The reaction on Twitter, on blogs and elsewhere was explosive and overwhelmingly negative, as Mark Coddington documented in his weekly news round-up for the Nieman Journalism Lab. And here I am, many days later, trying to make sense of it.

You may have heard that the job of the critic is to shoot the wounded. In this case, I'm so late that I'm turning over the corpses to make sure they're still dead. But there's an advantage to that. Passions have cooled. My passions have cooled. And with a bit of perspective, I've come to the conclusion that Pexton's and Brisbane's inartfully worded pieces provoked the response they did, not because of their specifics, but because they appeared to confirm precisely what technologically savvy, politically liberal observers most loath about the traditional media.
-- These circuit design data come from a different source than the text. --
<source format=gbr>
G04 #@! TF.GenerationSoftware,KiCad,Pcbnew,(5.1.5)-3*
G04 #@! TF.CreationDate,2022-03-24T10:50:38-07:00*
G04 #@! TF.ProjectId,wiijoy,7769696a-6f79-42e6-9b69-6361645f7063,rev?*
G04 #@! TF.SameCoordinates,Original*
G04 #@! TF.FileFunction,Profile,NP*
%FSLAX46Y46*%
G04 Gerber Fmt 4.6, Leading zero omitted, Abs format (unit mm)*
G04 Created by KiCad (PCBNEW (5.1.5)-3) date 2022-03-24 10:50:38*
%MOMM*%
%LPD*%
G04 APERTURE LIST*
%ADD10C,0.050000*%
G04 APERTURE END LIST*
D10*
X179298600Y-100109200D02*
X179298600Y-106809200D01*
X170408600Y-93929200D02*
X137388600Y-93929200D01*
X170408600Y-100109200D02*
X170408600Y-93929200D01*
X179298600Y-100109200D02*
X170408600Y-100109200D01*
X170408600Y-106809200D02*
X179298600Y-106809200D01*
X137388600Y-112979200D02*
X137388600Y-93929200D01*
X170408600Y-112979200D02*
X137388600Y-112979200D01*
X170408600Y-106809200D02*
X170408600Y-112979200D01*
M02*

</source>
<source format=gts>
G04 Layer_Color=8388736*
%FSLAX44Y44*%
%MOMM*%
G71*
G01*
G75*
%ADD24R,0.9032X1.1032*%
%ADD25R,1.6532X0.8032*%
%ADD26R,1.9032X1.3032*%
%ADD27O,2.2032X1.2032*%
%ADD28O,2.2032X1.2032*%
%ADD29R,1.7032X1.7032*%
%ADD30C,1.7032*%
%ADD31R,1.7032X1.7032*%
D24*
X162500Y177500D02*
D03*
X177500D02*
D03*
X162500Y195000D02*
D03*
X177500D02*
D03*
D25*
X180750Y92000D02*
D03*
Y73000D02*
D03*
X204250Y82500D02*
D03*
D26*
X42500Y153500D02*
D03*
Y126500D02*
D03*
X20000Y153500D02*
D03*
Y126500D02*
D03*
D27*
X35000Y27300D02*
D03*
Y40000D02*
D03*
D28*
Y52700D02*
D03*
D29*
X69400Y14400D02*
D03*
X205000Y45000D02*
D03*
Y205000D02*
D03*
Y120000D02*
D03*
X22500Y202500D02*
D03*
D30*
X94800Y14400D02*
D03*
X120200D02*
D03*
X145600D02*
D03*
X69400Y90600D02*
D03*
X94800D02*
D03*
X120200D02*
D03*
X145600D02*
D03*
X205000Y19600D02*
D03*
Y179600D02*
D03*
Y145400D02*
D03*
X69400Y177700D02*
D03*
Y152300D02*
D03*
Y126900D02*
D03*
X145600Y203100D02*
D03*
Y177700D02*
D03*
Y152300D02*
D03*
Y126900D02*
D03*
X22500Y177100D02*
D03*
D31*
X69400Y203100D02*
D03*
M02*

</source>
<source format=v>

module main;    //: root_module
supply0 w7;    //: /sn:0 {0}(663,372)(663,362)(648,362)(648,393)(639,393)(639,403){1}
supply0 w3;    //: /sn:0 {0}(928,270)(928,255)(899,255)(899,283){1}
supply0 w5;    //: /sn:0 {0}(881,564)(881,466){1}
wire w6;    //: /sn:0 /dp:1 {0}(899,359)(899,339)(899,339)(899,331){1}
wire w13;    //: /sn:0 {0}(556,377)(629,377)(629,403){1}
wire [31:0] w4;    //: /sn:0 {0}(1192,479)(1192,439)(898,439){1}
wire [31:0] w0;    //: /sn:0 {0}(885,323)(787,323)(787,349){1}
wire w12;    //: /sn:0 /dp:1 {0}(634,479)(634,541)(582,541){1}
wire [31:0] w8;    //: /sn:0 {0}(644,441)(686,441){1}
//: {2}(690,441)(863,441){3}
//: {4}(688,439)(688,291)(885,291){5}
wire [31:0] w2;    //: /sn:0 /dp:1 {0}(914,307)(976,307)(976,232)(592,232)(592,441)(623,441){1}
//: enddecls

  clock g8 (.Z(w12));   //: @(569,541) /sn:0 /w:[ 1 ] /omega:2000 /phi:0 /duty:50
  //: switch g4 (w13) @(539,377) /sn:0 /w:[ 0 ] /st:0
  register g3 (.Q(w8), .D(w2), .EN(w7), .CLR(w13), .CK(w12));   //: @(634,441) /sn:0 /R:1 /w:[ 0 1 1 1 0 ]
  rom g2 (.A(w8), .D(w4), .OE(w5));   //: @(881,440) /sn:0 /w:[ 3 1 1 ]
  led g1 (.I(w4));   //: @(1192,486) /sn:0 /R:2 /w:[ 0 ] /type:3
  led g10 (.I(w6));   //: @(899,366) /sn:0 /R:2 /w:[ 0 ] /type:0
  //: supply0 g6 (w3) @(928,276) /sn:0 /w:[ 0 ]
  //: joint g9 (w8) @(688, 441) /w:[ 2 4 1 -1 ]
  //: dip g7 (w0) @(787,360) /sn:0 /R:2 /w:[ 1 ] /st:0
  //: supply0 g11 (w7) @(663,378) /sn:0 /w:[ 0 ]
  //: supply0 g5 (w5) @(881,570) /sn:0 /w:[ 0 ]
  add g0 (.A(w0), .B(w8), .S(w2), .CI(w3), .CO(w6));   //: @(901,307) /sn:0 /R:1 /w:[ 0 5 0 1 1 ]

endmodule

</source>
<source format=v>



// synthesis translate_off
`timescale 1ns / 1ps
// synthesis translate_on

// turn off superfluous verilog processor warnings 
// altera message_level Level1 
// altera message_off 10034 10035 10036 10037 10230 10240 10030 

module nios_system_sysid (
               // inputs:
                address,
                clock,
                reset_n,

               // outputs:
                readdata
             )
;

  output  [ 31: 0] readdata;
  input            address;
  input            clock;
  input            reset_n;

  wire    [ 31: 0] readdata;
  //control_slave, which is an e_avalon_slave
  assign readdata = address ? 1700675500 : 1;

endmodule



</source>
I'll work backwards and start with Brisbane. Among liberals, there may be no belief more deeply ingrained than the notion that large, established media organizations such as the Times don't dare call out the falsehoods promoted by the right with nearly the same gusto they show when they flog their supposed allies on the left. Eric Alterman described the phenomenon years ago. Conservatives excel at "working the refs," he wrote in his book What Liberal Media?, and thus journalists have become hypersensitive to charges of liberal media bias.
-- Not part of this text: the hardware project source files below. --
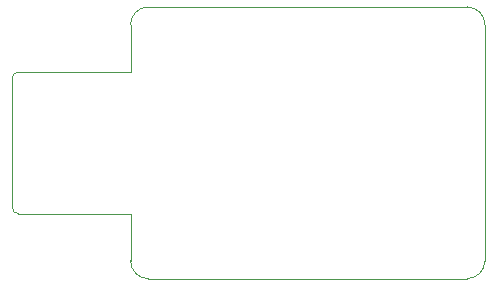
<source format=gbr>
%TF.GenerationSoftware,KiCad,Pcbnew,6.0.2-378541a8eb~116~ubuntu20.04.1*%
%TF.CreationDate,2022-02-22T12:30:53+00:00*%
%TF.ProjectId,Programmer-SWD-D11C,50726f67-7261-46d6-9d65-722d5357442d,rev?*%
%TF.SameCoordinates,Original*%
%TF.FileFunction,Profile,NP*%
%FSLAX46Y46*%
G04 Gerber Fmt 4.6, Leading zero omitted, Abs format (unit mm)*
G04 Created by KiCad (PCBNEW 6.0.2-378541a8eb~116~ubuntu20.04.1) date 2022-02-22 12:30:53*
%MOMM*%
%LPD*%
G01*
G04 APERTURE LIST*
%TA.AperFunction,Profile*%
%ADD10C,0.100000*%
%TD*%
G04 APERTURE END LIST*
D10*
X45002079Y23635387D02*
G75*
G03*
X43502079Y25135387I-1500001J-1D01*
G01*
X45002079Y3635387D02*
X45002079Y23635387D01*
X16502079Y2135387D02*
X43502079Y2135387D01*
X15002079Y19635387D02*
X5502079Y19635387D01*
X15002079Y23635387D02*
X15002079Y19635387D01*
X16502079Y25135387D02*
G75*
G03*
X15002079Y23635387I1J-1500001D01*
G01*
X15002079Y3635387D02*
G75*
G03*
X16502079Y2135387I1500001J1D01*
G01*
X5502079Y19635387D02*
G75*
G03*
X5002079Y19135387I1J-500001D01*
G01*
X43502079Y2135387D02*
G75*
G03*
X45002079Y3635387I-1J1500001D01*
G01*
X5002079Y19135387D02*
X5002079Y8135387D01*
X43502079Y25135387D02*
X16502079Y25135387D01*
X5002079Y8135387D02*
G75*
G03*
X5502079Y7635387I500001J1D01*
G01*
X5502079Y7635387D02*
X15002079Y7635387D01*
X15002079Y7635387D02*
X15002079Y3635387D01*
M02*

</source>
There's a lot of truth to that complaint, which is why left-leaning organizations such as Media Matters for America, news sites such as Talking Points Memo and the Huffington Post, and commentators such as Rachel Maddow, Keith Olbermann and Glenn Greenwald have all built a considerable following.

Yet in reading Brisbane's subsequent email to Jim Romenesko and his follow-up post, it becomes clear that he wasn't referring the outmoded strictures of objectivity so much as he was to the perils of fact-checking -- something I wrote about here a few weeks ago after PolitiFact came under fire from both the left and the right for hanging a scarlet "L" (for "lie") on statements that were often a matter of interpretation and opinion.
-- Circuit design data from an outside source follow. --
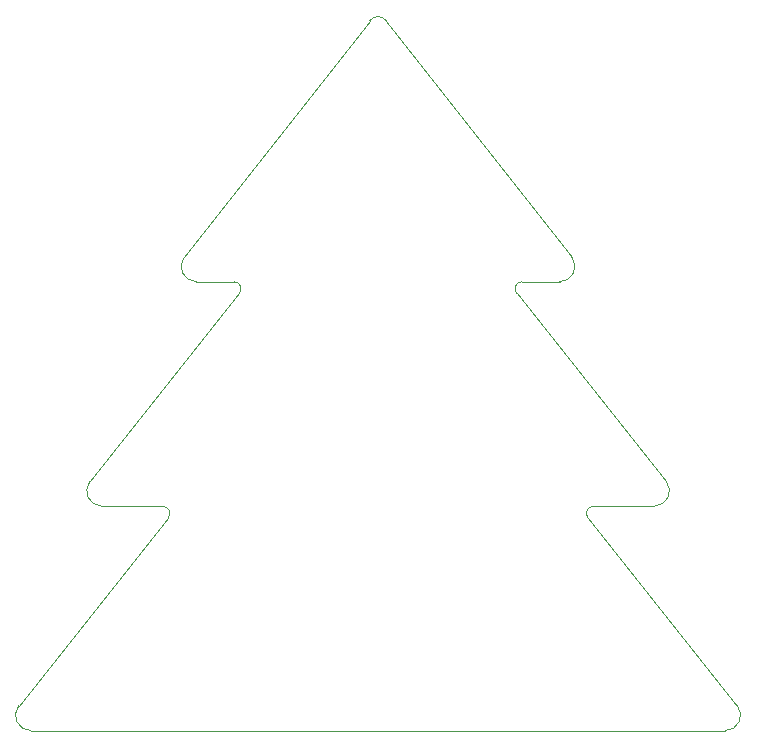
<source format=gbr>
%TF.GenerationSoftware,KiCad,Pcbnew,(6.0.7)*%
%TF.CreationDate,2022-09-10T12:27:55+10:00*%
%TF.ProjectId,Christmas_2022_PCB,43687269-7374-46d6-9173-5f323032325f,v01*%
%TF.SameCoordinates,Original*%
%TF.FileFunction,Profile,NP*%
%FSLAX46Y46*%
G04 Gerber Fmt 4.6, Leading zero omitted, Abs format (unit mm)*
G04 Created by KiCad (PCBNEW (6.0.7)) date 2022-09-10 12:27:55*
%MOMM*%
%LPD*%
G01*
G04 APERTURE LIST*
%TA.AperFunction,Profile*%
%ADD10C,0.100000*%
%TD*%
G04 APERTURE END LIST*
D10*
X66626158Y-90998123D02*
X71759218Y-91009913D01*
X65600000Y-88900000D02*
X78268521Y-72974817D01*
X113373842Y-90998119D02*
G75*
G03*
X114400000Y-88900000I-42J1300019D01*
G01*
X89300000Y-49900000D02*
X73600000Y-69900000D01*
X119400000Y-110000000D02*
G75*
G03*
X120426158Y-107901877I0J1300000D01*
G01*
X73599997Y-69899998D02*
G75*
G03*
X74626158Y-71998123I1026203J-798102D01*
G01*
X78268521Y-72974817D02*
G75*
G03*
X77800000Y-72000000I-468521J374817D01*
G01*
X105373842Y-71998119D02*
G75*
G03*
X106400000Y-69900000I-42J1300019D01*
G01*
X108240782Y-91009913D02*
X113373842Y-90998123D01*
X120426158Y-107901877D02*
X107772261Y-91984730D01*
X59573842Y-107901877D02*
G75*
G03*
X60600000Y-110000000I1026158J-798123D01*
G01*
X65599997Y-88899998D02*
G75*
G03*
X66626158Y-90998123I1026203J-798102D01*
G01*
X101731479Y-72974817D02*
X114400000Y-88900000D01*
X60600000Y-110000000D02*
X90000000Y-110000000D01*
X90700000Y-49900000D02*
X106400000Y-69900000D01*
X72227739Y-91984730D02*
X59573842Y-107901877D01*
X72227712Y-91984708D02*
G75*
G03*
X71759218Y-91009913I-468512J374808D01*
G01*
X90000000Y-110000000D02*
X119400000Y-110000000D01*
X90700000Y-49900000D02*
G75*
G03*
X89300000Y-49900000I-700000J-499999D01*
G01*
X77800000Y-72000000D02*
X74626158Y-71998123D01*
X102200000Y-72000000D02*
G75*
G03*
X101731479Y-72974817I0J-600000D01*
G01*
X105373842Y-71998123D02*
X102200000Y-72000000D01*
X108240782Y-91009878D02*
G75*
G03*
X107772261Y-91984730I18J-600022D01*
G01*
M02*

</source>
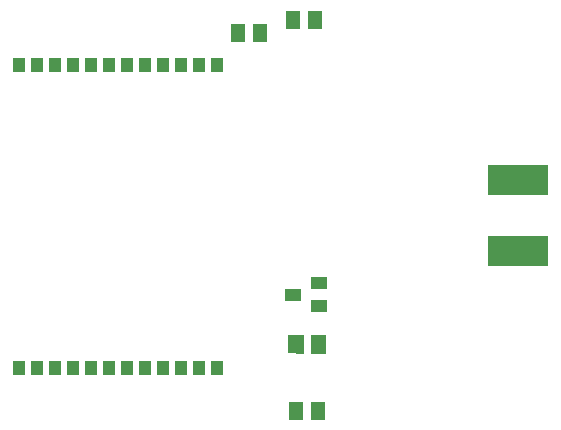
<source format=gbr>
G04 EAGLE Gerber X2 export*
%TF.Part,Single*%
%TF.FileFunction,Paste,Top*%
%TF.FilePolarity,Positive*%
%TF.GenerationSoftware,Autodesk,EAGLE,8.7.0*%
%TF.CreationDate,2018-04-13T05:44:18Z*%
G75*
%MOMM*%
%FSLAX34Y34*%
%LPD*%
%AMOC8*
5,1,8,0,0,1.08239X$1,22.5*%
G01*
%ADD10R,1.400000X1.000000*%
%ADD11R,1.300000X1.600000*%
%ADD12R,1.016000X1.143000*%
%ADD13R,1.300000X1.500000*%
%ADD14R,5.080000X2.540000*%


D10*
X299980Y157380D03*
X321980Y166880D03*
X321980Y147880D03*
D11*
G36*
X308792Y107441D02*
X295793Y107486D01*
X295848Y123485D01*
X308847Y123440D01*
X308792Y107441D01*
G37*
G36*
X327792Y107375D02*
X314793Y107420D01*
X314848Y123419D01*
X327847Y123374D01*
X327792Y107375D01*
G37*
X318660Y390020D03*
X299660Y390020D03*
D12*
X68010Y351940D03*
X83250Y351940D03*
X98490Y351940D03*
X113730Y351940D03*
X128970Y351940D03*
X144210Y351940D03*
X159450Y351940D03*
X174690Y351940D03*
X189930Y351940D03*
X205170Y351940D03*
X220410Y351940D03*
X235650Y351940D03*
X235650Y95400D03*
X220410Y95400D03*
X205170Y95400D03*
X189930Y95400D03*
X174690Y95400D03*
X159450Y95400D03*
X144210Y95400D03*
X128970Y95400D03*
X113730Y95400D03*
X98490Y95400D03*
X83250Y95400D03*
X68010Y95400D03*
D13*
X302050Y58870D03*
X321050Y58870D03*
X253030Y378890D03*
X272030Y378890D03*
D14*
X490220Y194310D03*
X490220Y254000D03*
M02*

</source>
Pexton's seeming Neo-Luddism, meanwhile, played into the digerati's notion that traditional news folks, deep in their heart of hearts, still think the Internet is a fad, or at least wish it were. Yet while everyone else was poking fun at Pexton's get-off-my-lawn commentary, Jay Rosen -- as prominent a digital-journalism thinker as we've got -- reached out and asked him what he meant. The result was an intelligent conversation between two people who care deeply about journalism's future, one an outsider, one an insider. Here's Pexton, putting forth a proposition with which it's hard to disagree:

I had a conversation with an editor this week, who attended a story planning meeting, and the editor said that three-fourths of the discussion was on what kind of videos, photo galleries, and online polls to do and almost no discussion of the story's written focus and direction. It's all distracting. Some of it is absolutely necessary, but I think a bit more focus on the reporting first, then come in with the add ons later.

The ombudsman's job itself can sometimes seem like an artifact of an earlier age, and some news organizations (the Boston Globe, to name one) have gotten rid of them as staffs have shrunk and budgets have tightened. If the position is to remain vital, it needs to be rethought, writes Dan Gillmor, as an outlet for aggregation and curation rather than pontification.

The mistake Pexton and Brisbane both made was to raise legitimate concerns incoherently, oblivious to how they would be perceived by their smartest, most skeptical critics. But the reason they were subjected to such withering criticism was because they appeared to be confirming our prejudices about the technologically averse, politically timid agenda that we imagine dominates the newsrooms and executive suites of legacy news organizations.

It wasn't fair to them. And though piling on may have felt good, it did nothing to advance the conversation about where journalism is headed.